WHAT YOU NEED TO DO: Write the next part of the passage below on interpreting a two-way ANOVA table, picking up after its final sentence.

Let’s focus on model 2 and how we interpret this. The ANOVA table now has multiple rows. We saw this before with the block design. The important thing to note here is that the table is now read sequentially. We first note that CO2 explains \(671.67\) units of variation (Mean Sq) in plant Yield. Having captured this variation, we then note that UVB captures \(56.75\) additional units. Then, having capture the variation caused directly by CO2 and UVB, we now see that the interaction - asking whether the effect of CO2 varies by UVB - explains an additional \(82.15\) units. And… there are \(9.59\) units of unexplained variation.

Great. So, remember as well how we calculate the F-value. In the ANOVA (categorial variable) framework, the F-value is the ratio of variance explained by the factor relative to the residual variation. So that’s where the F values come from…. And recall that BIG F-values indicate that more variation is allocated to the treatment levels, versus what’s left over. The bigger the numerator value relative to the residual denominator, the more variation this term has explained.

In this experimental design, and any like it, one must remember that there is actually a single question, and it does not related to the independent main effects.It relates only to the interaction term: we designed this experiment to test the hypothesis that the effect of CO2 on yield varies by UVB. There is only a single choice of answer - yes or no. In this case, having captured variation with each independent effect, there is still a large amount of variation captured by ‘allowing’ the effects of each to vary by the other. Under a null hypothesis that these two variables to not interact (do not depend on each other), getting a Mean square estimate of \(127.72\) relative to the residual of \(11.11\) is very unlikely. So we reject the null!

DATA PROVIDED:
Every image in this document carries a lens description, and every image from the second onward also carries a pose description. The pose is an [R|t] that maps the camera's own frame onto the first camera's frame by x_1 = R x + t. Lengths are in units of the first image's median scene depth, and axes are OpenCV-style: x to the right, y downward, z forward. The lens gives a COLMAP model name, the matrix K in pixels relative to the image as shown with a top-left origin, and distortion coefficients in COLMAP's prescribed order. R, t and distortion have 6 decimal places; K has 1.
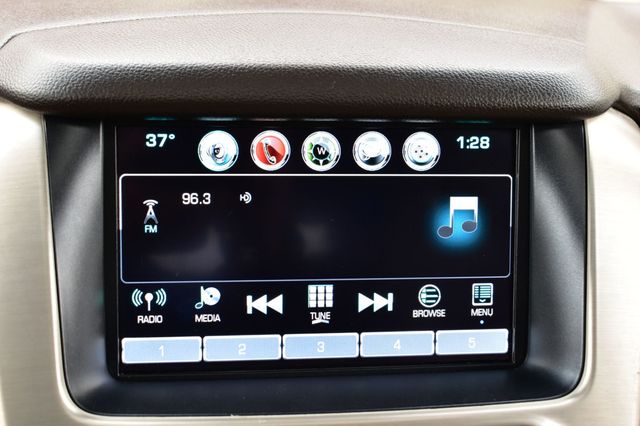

EXERCISE ANSWER:
Spend some time investigating what has happened with model 2 and model 3 and recall that ONLY ONE OF THEM IS CORRECT, regardless of whether the data look like the left or right panel above. Note the differences in the outputs. Note what we infer if we model the interaction data incorrectly.

There is no free lunch.

You must understand your data and your question and you must fit the model that correctly matches your design! In this case, there really is only one model you should fit. It is model 2. EVEN if the data look like the left panel, with no interaction, this experiment was designed to test the hypothesis that the effect of CO2 varies by UVB. You can only accept or reject the null hypothesis of no interaction by fitting model 2. You can not guess the right model from the picture. The design dictates the model. But, you can guess the answer….

6.2.3 visreg and the 2-way ANOVA

Don’t forget that the correct standard error for the ‘result’ is the residuals mean squared. You can use the dplyr + ggplot2 method, or visreg to estimate these. Here we use the visreg package and put the figure next to our original ggplot for the interaction data. Either of these would be OK for presentation, and most would opt for the left panel. Note the use of the the correct model for the design and question (model 2).

p3 <- visreg(int_mod_2,"CO2",by="UVB", gg=TRUE) +
  theme_classic()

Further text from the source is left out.